The parade route begins on Boylston Street, between Clarendon and Dalton Streets, and runs through the following streets, according to the city of Boston website:

  • Begin at Boylston and Clarendon streets
  • Proceed on Clarendon Street
  • Left on Tremont Street
  • Left on Berkeley Street
  • Right on Boylston Street
  • Left on Charles Street
  • Right on Beacon Street
  • Left on Tremont Street
  • Straight on Cambridge Street
  • Right onto City Hall Plaza

The festival

The Boston Pride Festival will be held rain or shine on City Hall Plaza from 11 a.m. to 6 p.m. The event is free and open to the public. Attendees are encouraged to bring sunscreen, plenty of bottled water and an umbrella or rain coat. The festival will feature a number of performances, exhibits and food options. There will be over 130 vendors, a Beer and Wine Lounge (for the 21+ crowd), and the Family Fun Zone (all ages are welcome). The Pride Concert starts at noon on the City Hall stage and will be headlined by Martha Wash, whose distinctive voice topped the charts as a member of the Weather Girls with "It's Raining Men," and Big Freedia, a New Orleans rapper whose voice can be heard on Beyonce's smash hit "Formation." Plaza says the concert is absolutely phenomenal and they encourage everyone to come down and have some fun while seeing a diverse selection of local and national headliners. Click here to see the lineup entertaining the crowds all day. 

Road closures and parking restrictions

Streets along the parade route will be closed to traffic through 4 p.m., the city of Boston website says. Parking restrictions will be in effect for a number of streets near the route:

  • Boylston Street, both sides, Massachusetts Avenue to Tremont Street
  • Exeter Street, both sides, Newbury Street to St. James Avenue
  • Dartmouth Street, both sides, Newbury Street to St. James Avenue
  • Gloucester Street, both sides, Newbury Street to Boylston Street
  • Fairfield Street, both sides, Boylston Street to Newbury Street
  • Clarendon Street, both sides, Newbury Street to Tremont Street
  • Tremont Street, both sides, Union Park Street to East Berkeley Street
  • Berkeley Street, both sides, Tremont Street to Newbury Street
  • Charles Street South, both sides, Park Plaza to Boylston Street
  • Charles Street, both sides, Boylston Street to Beacon Street
  • Beacon Street, both sides, Charles Street to Tremont Street
  • Tremont Street, both sides, Cambridge Street to Beacon Street
  • Court Street, both sides, Washington Street to Cambridge Street
  • Cambridge Street, Center Plaza side, Bowdoin Street to Court Street, east side, Sudbury Street to New Chardon Street
  • New Chardon Street, Cambridge Street to Congress Street
  • Cambridge Street, City Hall side, Court Street to Sudbury Street** This restriction will also be in effect Sunday, as well as Saturday.

How to get there

The Boston Transportation Department encourages people coming into the city to refrain from using their personal vehicles. Attendees are urged to use the MBTA. You can check the MBTA website for schedules and routes.

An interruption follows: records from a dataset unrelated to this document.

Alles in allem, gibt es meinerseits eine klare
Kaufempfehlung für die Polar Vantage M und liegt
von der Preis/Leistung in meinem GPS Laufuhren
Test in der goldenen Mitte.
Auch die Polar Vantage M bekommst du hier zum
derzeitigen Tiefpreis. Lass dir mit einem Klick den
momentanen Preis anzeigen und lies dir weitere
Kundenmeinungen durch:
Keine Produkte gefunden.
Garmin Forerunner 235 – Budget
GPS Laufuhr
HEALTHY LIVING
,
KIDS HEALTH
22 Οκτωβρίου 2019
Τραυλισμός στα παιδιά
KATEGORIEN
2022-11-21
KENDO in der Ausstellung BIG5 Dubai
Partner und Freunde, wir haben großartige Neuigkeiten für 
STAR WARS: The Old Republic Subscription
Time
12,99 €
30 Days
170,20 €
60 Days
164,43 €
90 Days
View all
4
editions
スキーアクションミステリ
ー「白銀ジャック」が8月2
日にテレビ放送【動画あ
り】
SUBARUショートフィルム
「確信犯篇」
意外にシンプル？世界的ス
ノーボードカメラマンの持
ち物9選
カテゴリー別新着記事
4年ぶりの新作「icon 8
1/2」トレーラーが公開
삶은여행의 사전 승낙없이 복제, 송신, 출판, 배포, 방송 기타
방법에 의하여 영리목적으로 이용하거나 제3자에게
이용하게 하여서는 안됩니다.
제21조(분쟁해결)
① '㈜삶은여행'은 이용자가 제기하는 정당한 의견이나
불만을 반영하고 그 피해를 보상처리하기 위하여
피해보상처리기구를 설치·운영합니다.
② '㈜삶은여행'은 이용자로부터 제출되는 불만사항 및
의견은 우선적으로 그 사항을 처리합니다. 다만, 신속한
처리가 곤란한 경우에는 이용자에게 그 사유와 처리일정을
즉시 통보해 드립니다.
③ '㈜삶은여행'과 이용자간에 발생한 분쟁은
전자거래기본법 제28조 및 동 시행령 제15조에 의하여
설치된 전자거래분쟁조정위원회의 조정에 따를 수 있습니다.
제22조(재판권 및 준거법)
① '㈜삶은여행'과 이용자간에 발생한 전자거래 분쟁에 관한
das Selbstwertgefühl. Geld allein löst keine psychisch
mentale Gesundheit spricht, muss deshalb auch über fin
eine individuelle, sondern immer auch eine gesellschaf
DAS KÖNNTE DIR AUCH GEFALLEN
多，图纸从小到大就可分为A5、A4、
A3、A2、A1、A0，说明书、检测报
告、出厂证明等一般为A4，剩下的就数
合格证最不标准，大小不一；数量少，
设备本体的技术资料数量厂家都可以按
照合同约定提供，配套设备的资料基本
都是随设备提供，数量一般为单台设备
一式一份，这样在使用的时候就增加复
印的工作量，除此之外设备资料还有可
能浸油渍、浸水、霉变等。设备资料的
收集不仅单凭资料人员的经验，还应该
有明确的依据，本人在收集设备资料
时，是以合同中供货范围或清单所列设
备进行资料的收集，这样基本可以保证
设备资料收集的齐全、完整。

The weather Saturday looks mostly sunny with a high close to 80 degrees, so make sure you wear sun screen!

Other events

While the Pride Parade and Festival are the marquee events, there will be plenty of other activities going on throughout the day.

You can join the LGBTQ-friendly churches near the parade route for the 10 a.m. Pride Interfaith Services at Union United Methodist Church, and the 11 a.m. Pride Morning Service down the street at Old South Church.